Anneliese stockte der Atem.
»Na? Na?«, rief Oma Karla und presste selbstgefällig ihre Lippen zusammen. »Gefällt sie dir?«
Timmy sah enttäuscht auf das winkende Stück Plastik, zuckte mit den Schultern und ließ es auf den Boden fallen. Dann griff er nach dem nächsten Karton. Oma Karla lachte hysterisch auf und stürmte aus dem Zimmer. Timmy’s Vater lief hinterher.
»Ich versteh‘ das einfach nich‘!«, hallte es aus dem Flur. »Es war doch — perfekt! Versteh‘ den Jungen nich‘! Undankbarer … Versteh‘ ich einfach nich‘!«
»So beruhig dich doch, Mutter! Er meint es ja nicht böse.« »Nein nein nein!«, keifte Oma Karla.

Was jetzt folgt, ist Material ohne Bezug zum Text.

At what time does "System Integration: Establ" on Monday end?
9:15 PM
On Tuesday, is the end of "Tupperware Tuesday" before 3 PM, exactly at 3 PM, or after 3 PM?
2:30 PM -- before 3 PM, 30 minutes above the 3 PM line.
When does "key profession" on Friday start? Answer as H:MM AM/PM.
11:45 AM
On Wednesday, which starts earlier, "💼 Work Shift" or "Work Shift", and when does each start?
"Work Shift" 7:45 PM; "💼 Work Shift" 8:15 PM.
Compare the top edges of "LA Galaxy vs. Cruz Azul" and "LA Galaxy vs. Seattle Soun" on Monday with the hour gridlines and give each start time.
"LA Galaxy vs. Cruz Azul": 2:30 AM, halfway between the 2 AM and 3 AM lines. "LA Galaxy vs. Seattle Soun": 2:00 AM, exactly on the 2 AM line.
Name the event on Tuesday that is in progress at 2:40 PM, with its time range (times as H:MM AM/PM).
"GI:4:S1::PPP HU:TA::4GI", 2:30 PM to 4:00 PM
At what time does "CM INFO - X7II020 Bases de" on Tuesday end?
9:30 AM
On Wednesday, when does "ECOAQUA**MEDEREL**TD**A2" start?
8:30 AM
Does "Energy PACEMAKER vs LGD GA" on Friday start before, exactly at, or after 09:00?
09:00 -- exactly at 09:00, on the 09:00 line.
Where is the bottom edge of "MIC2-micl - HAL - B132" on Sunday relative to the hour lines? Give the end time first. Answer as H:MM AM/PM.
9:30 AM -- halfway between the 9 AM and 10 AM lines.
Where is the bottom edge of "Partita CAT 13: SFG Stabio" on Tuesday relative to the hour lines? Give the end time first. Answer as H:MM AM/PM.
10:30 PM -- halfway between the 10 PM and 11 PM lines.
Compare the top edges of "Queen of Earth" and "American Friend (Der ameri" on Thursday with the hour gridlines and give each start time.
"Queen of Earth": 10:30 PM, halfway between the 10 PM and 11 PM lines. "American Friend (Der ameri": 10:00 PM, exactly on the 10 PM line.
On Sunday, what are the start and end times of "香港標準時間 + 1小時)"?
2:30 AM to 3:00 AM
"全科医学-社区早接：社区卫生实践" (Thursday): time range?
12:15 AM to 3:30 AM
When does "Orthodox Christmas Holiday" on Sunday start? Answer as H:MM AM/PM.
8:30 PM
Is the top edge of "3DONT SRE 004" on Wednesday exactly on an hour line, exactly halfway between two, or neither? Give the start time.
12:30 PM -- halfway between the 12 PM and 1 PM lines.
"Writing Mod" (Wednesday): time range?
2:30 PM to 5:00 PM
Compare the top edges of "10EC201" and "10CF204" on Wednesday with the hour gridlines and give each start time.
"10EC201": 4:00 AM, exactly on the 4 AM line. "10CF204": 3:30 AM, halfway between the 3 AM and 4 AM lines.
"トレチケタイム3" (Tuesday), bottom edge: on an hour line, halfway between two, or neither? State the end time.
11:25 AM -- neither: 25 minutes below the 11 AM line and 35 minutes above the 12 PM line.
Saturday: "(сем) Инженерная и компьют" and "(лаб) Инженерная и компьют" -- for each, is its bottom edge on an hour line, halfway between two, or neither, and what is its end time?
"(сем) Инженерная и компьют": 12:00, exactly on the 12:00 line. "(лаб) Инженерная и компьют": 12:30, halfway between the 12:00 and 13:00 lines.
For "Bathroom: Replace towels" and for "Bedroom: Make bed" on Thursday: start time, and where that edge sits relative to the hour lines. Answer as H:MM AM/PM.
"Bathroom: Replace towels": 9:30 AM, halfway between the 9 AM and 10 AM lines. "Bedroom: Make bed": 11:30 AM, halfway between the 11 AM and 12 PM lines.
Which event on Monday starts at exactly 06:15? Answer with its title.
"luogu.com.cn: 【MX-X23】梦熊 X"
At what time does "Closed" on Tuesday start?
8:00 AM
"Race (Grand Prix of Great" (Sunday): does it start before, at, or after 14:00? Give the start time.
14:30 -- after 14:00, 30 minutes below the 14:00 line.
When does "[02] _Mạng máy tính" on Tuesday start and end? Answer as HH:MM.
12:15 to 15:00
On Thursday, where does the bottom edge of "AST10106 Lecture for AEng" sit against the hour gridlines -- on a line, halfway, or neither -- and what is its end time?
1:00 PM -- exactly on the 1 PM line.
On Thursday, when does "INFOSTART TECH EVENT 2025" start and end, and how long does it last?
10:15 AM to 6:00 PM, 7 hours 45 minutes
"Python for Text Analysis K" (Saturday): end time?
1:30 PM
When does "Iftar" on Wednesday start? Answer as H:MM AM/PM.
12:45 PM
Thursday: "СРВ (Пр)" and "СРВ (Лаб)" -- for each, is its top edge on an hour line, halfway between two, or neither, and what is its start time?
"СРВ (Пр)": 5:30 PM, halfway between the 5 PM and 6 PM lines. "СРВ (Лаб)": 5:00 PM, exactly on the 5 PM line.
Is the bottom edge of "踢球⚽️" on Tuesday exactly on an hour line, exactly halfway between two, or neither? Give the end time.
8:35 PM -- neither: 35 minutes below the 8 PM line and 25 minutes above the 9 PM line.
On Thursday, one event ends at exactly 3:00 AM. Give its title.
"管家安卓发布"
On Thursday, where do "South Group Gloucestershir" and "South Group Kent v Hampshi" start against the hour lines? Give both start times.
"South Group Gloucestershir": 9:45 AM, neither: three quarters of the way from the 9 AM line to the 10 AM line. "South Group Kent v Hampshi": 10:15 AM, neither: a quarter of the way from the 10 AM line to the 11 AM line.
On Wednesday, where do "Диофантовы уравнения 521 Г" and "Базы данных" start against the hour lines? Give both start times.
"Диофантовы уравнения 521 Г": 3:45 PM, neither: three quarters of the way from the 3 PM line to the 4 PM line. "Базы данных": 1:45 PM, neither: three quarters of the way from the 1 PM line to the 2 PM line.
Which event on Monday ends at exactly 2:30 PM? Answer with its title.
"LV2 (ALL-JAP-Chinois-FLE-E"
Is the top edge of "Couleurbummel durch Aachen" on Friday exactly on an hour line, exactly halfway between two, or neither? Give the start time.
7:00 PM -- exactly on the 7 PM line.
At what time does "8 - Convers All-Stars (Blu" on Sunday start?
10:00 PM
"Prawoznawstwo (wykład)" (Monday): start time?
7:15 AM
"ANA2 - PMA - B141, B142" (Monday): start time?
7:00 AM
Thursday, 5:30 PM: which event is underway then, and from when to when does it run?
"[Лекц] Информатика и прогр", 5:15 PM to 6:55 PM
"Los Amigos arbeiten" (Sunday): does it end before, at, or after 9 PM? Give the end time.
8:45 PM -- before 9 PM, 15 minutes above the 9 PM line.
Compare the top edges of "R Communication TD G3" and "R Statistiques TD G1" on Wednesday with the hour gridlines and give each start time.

Die Wohnungstür knallte. Schritte. Peter kam aus dem Flur zurück.
»Tja, …«, sagte er. »Oma Karla wartet dann mal im Auto.«
Anneliese dachte an die Winkekatze in ihrem Beutel, der immer noch unter ihrem Stuhl lag. Leise lächelte sie vor sich hin. Mit dem Fuß schob sie den Beutel weiter nach hinten. Timmy hatte mittlerweile schon die meisten seiner Geschenke ausgepackt.
»Timmy?«, sagte Anneliese; der Kopf des Jungen lugte aus dem Geschenkpapier hervor. »Möchtest du mit der Oma nächste Woche mal in den Zoo gehen? Da gibt es echte Katzen. Riesenkatzen …«
Timmy strahlte über das ganze Gesicht. »Ja, Oma! Ja!«
Irgendjemand musste Timmy‘s Winkekatze aufs Fensterbrett gestellt haben, von wo aus sie freundlich auf die Straße hinaus winkte. Anneliese stellte sich vor, wie Oma Karla vom Auto aus das winkende Teil verächtlich beobachtete.
F.A. Peters
Eine sehr schöne Geschichte. Zeit die man gemeinsam verbringen kann, ist das beste Geschenk.